PARTS OF THE EXERCISE
a) Summarize the template-matching excerpt in two sentences.
b) Write the next part of the template-matching excerpt, picking up after its last line.

SELECTED EXTRACT

The smaller this value, the more similar is template to the patch.

In [8]:
T = template.copy()
I = img.copy()

method = 'cv2.TM_SQDIFF_NORMED'
R = cv.matchTemplate(I, T, eval(method))
I_ = highlight(R, T, img_waldo_zoomed, use_max=False)

plt.figure(figsize=(10,6))
plt.subplot(121)
plt.title('Response $R(i,j)$')
plt.imshow(R, cmap = 'gray')
plt.subplot(122)
plt.imshow(I_)
plt.suptitle(method)
plt.show();
No description has been provided for this image

Correlation Coefficient Definition¶

A measure of the degree to which the movement of two random variables are associated

$$ \rho_{xy} = \frac{\mathrm{cov}(x,y)}{\sigma_x \sigma_y} $$

where

$\mathrm{cov}(x,y) = \mathrm{E}[(x - \mu_x)(y - \mu_x)] $ is covariance of random variables $x$ and $y$, and $\mu_x$, $\mu_y$, $\sigma_x$ and $\sigma_y$ are, respectively, their means and standard deviations.

Correlation Coefficient¶

$$ R(i,j) = \sum_{k,l} I'(i+k, j+l) T'(k, l) $$

where

$$ \begin{align} I' &= I - \frac{1}{wh} \sum_{k',l'} I(i+k',j+l') \\ T' &= T - \frac{1}{wh} \sum_{k',l'} T(k',l') \end{align} $$

$w$ and $h$ refer to the width and height of template $T$.

In [9]:
T = template.copy()
I = img.copy()

method = 'cv2.TM_CCOEFF'
R = cv.matchTemplate(I, T, eval(method))
I_ = highlight(R, T, img_waldo_zoomed, use_max=True)

plt.figure(figsize=(10,6))
plt.subplot(121)
plt.title('Response $R(i,j)$')
plt.imshow(R, cmap = 'gray')
plt.subplot(122)
plt.imshow(I_)
plt.suptitle(method)
plt.show();
No description has been provided for this image

Correlation Coefficient Normalized¶

$$ R(i,j) = \frac{\sum_{k,l} I'(i+k, j+l) T'(k, l)} {\sqrt{\sum_{k,l}I'(i+k, j+l)^2 \sum_{k,l} T'(k,l)^2}} $$

where

$$ \begin{align} I' &= I - \frac{1}{wh} \sum_{k',l'} I(i+k',j+l') \\ T' &= T - \frac{1}{wh} \sum_{k',l'} T(k',l') \end{align} $$

$w$ and $h$ refer to the width and height of template $T$.

Invariant to mean and scale of intensity.

INFORMATION GIVEN

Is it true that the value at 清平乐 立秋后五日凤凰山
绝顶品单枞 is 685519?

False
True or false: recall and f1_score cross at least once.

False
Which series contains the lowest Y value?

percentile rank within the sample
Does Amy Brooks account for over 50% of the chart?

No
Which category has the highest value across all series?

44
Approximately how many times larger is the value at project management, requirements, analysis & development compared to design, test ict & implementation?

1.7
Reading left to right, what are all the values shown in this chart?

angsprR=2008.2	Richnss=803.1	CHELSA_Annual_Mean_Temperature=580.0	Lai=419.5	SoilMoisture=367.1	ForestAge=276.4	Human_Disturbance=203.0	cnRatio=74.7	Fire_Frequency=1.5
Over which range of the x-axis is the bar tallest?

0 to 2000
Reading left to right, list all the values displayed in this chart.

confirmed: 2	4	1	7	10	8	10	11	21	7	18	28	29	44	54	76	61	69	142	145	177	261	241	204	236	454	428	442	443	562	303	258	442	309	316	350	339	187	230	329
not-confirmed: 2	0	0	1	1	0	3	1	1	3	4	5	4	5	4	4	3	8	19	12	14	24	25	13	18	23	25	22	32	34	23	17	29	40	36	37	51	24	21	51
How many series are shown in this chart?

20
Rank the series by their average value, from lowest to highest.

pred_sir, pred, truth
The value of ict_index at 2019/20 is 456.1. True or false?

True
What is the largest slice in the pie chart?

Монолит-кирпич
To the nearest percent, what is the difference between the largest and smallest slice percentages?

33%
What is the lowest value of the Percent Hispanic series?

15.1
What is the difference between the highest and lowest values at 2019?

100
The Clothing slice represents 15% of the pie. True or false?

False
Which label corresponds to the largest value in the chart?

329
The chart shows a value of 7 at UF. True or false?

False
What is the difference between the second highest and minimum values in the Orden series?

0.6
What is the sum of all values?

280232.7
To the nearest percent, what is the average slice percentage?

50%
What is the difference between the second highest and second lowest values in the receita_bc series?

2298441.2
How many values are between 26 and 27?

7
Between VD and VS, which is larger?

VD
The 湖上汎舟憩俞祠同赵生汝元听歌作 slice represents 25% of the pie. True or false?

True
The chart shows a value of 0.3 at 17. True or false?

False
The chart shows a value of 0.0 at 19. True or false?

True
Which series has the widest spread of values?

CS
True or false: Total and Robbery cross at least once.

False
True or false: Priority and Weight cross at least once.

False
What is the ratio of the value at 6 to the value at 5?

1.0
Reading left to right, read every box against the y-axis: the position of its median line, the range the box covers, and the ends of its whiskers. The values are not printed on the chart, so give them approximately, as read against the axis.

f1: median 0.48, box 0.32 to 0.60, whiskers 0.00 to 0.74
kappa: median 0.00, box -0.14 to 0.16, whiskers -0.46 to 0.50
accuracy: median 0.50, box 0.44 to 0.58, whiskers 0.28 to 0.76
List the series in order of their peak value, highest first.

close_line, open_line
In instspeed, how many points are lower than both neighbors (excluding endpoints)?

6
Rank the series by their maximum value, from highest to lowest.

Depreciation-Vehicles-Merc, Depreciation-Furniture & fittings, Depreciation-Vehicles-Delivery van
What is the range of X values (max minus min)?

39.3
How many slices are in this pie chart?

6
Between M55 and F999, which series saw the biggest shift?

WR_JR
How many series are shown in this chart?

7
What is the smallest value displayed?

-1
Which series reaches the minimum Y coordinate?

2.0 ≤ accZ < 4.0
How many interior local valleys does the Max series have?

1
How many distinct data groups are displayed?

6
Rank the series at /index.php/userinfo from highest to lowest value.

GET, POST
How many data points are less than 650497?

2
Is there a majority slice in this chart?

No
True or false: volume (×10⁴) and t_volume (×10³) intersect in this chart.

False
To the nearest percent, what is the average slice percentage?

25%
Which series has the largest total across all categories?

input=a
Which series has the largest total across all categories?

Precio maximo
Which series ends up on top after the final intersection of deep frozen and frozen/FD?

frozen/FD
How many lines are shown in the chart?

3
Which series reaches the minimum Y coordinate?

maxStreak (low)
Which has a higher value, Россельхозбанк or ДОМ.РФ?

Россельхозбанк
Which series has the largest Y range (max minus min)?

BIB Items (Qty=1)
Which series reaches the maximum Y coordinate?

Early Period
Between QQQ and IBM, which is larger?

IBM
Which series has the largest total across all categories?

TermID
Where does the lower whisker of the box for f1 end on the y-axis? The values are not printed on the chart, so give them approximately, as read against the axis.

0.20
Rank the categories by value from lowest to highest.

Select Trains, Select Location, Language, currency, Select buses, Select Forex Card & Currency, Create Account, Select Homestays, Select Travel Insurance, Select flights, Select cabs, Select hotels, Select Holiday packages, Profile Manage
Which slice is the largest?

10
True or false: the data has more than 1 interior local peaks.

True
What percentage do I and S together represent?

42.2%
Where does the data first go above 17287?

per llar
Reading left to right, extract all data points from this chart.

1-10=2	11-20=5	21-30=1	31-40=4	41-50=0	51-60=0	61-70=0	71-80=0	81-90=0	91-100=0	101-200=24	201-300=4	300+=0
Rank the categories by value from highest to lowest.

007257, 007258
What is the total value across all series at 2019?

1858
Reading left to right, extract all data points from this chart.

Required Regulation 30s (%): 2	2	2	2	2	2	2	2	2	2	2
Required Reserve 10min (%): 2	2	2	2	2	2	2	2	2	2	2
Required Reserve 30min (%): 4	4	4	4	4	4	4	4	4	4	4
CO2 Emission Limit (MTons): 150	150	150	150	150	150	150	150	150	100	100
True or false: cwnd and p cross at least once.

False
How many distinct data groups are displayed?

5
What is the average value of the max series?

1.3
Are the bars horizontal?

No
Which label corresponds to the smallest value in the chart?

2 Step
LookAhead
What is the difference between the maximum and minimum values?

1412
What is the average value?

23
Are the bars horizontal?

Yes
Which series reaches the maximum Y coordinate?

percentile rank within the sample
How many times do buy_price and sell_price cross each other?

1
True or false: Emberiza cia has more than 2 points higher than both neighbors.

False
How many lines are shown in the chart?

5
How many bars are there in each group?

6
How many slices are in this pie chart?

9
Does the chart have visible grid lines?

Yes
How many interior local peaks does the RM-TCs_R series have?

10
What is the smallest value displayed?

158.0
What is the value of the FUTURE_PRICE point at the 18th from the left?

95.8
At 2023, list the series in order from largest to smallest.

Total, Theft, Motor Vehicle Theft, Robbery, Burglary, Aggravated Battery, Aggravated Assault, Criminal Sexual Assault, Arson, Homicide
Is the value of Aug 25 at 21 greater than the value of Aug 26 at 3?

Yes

RESULTS FOR EACH TASK
a) The excerpt applies OpenCV's matchTemplate with the normalized squared-difference method, where a smaller value means the template is more similar to the patch, and with the correlation-coefficient method, plotting the response R(i,j) next to a highlighted image in each case. It defines the correlation coefficient as covariance divided by the product of the standard deviations, gives formulas for the correlation-coefficient response and its normalized form using mean-subtracted image and template values, and states that the normalized form is invariant to mean and scale of intensity.

b)
In [10]:
T = template.copy()
I = img.copy()

method = 'cv2.TM_CCOEFF_NORMED'
R = cv.matchTemplate(I, T, eval(method))
I_ = highlight(R, T, img_waldo_zoomed, use_max=True)

plt.figure(figsize=(10,6))
plt.subplot(121)
plt.title('Response $R(i,j)$')
plt.imshow(R, cmap = 'gray')
plt.subplot(122)
plt.imshow(I_)
plt.suptitle(method)
plt.show();
No description has been provided for this image

Cross-Correlation¶

$$ R(i,j) = \sum_{k,l} I(i+k, j+l) T(k, l) $$

Response is stronger for higher intensities, which leads to false positive. Recall that cross-correlation can be implemented as linear filtering.

In [11]:
T = template.copy()
I = img.copy()

method = 'cv2.TM_CCORR'
R = cv.matchTemplate(I, T, eval(method))
I_ = highlight(R, T, img_waldo_zoomed, use_max=True)

plt.figure(figsize=(10,6))
plt.subplot(121)
plt.title('Response $R(i,j)$')
plt.imshow(R, cmap = 'gray')
plt.subplot(122)
plt.imshow(I_)
plt.suptitle(method)
plt.show();
No description has been provided for this image

Normalized Cross Correlation¶

$$ R(i,j) = \frac{\sum_{k,l} I(i+k, j+l) T(k, l)} {\sqrt{\sum_{k,l} I(i+k, j+l)^2 \sum_{k,l} T(k, l)^2}} $$

In [12]:
T = template.copy()
I = img.copy()

method = 'cv2.TM_CCORR_NORMED'
R = cv.matchTemplate(I, T, eval(method))
I_ = highlight(R, T, img_waldo_zoomed, use_max=True)

plt.figure(figsize=(10,6))
plt.subplot(121)
plt.title('Response $R(i,j)$')
plt.imshow(R, cmap = 'gray')
plt.subplot(122)
plt.imshow(I_)
plt.suptitle(method)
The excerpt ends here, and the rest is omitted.